* **Task details**: Begin at the top of the following data. Copy each line exactly until you have copied the line containing "#### 通知ヘッダーボタン".

* **Extracted material**:
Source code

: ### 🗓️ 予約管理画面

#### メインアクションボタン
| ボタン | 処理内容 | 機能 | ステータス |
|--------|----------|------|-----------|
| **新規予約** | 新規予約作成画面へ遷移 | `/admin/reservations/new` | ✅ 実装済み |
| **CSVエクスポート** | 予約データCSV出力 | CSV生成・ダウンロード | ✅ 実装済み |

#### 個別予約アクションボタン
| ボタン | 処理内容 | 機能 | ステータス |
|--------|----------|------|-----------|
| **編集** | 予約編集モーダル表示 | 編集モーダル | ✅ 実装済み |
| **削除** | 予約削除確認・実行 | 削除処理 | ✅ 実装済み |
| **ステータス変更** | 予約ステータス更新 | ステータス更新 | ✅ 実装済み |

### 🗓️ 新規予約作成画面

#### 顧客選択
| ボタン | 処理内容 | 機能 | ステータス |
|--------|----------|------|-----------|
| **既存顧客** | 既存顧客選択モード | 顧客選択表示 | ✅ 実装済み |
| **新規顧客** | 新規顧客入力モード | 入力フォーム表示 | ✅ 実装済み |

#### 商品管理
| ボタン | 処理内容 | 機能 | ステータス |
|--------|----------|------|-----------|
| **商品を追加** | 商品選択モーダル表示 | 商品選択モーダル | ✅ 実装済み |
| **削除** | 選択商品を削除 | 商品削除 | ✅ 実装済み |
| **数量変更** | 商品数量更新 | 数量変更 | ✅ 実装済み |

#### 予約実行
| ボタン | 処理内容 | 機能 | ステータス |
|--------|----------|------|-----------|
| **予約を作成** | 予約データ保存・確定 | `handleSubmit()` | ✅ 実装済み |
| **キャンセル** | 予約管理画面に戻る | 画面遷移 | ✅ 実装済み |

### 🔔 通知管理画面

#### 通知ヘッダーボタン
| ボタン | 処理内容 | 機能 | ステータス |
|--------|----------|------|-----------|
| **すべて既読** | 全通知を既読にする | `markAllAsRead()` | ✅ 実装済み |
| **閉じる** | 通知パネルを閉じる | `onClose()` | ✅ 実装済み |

* **Task answer**:
Source code

: ### 🗓️ 予約管理画面

#### メインアクションボタン
| ボタン | 処理内容 | 機能 | ステータス |
|--------|----------|------|-----------|
| **新規予約** | 新規予約作成画面へ遷移 | `/admin/reservations/new` | ✅ 実装済み |
| **CSVエクスポート** | 予約データCSV出力 | CSV生成・ダウンロード | ✅ 実装済み |

#### 個別予約アクションボタン
| ボタン | 処理内容 | 機能 | ステータス |
|--------|----------|------|-----------|
| **編集** | 予約編集モーダル表示 | 編集モーダル | ✅ 実装済み |
| **削除** | 予約削除確認・実行 | 削除処理 | ✅ 実装済み |
| **ステータス変更** | 予約ステータス更新 | ステータス更新 | ✅ 実装済み |

### 🗓️ 新規予約作成画面

#### 顧客選択
| ボタン | 処理内容 | 機能 | ステータス |
|--------|----------|------|-----------|
| **既存顧客** | 既存顧客選択モード | 顧客選択表示 | ✅ 実装済み |
| **新規顧客** | 新規顧客入力モード | 入力フォーム表示 | ✅ 実装済み |

#### 商品管理
| ボタン | 処理内容 | 機能 | ステータス |
|--------|----------|------|-----------|
| **商品を追加** | 商品選択モーダル表示 | 商品選択モーダル | ✅ 実装済み |
| **削除** | 選択商品を削除 | 商品削除 | ✅ 実装済み |
| **数量変更** | 商品数量更新 | 数量変更 | ✅ 実装済み |

#### 予約実行
| ボタン | 処理内容 | 機能 | ステータス |
|--------|----------|------|-----------|
| **予約を作成** | 予約データ保存・確定 | `handleSubmit()` | ✅ 実装済み |
| **キャンセル** | 予約管理画面に戻る | 画面遷移 | ✅ 実装済み |

### 🔔 通知管理画面

#### 通知ヘッダーボタン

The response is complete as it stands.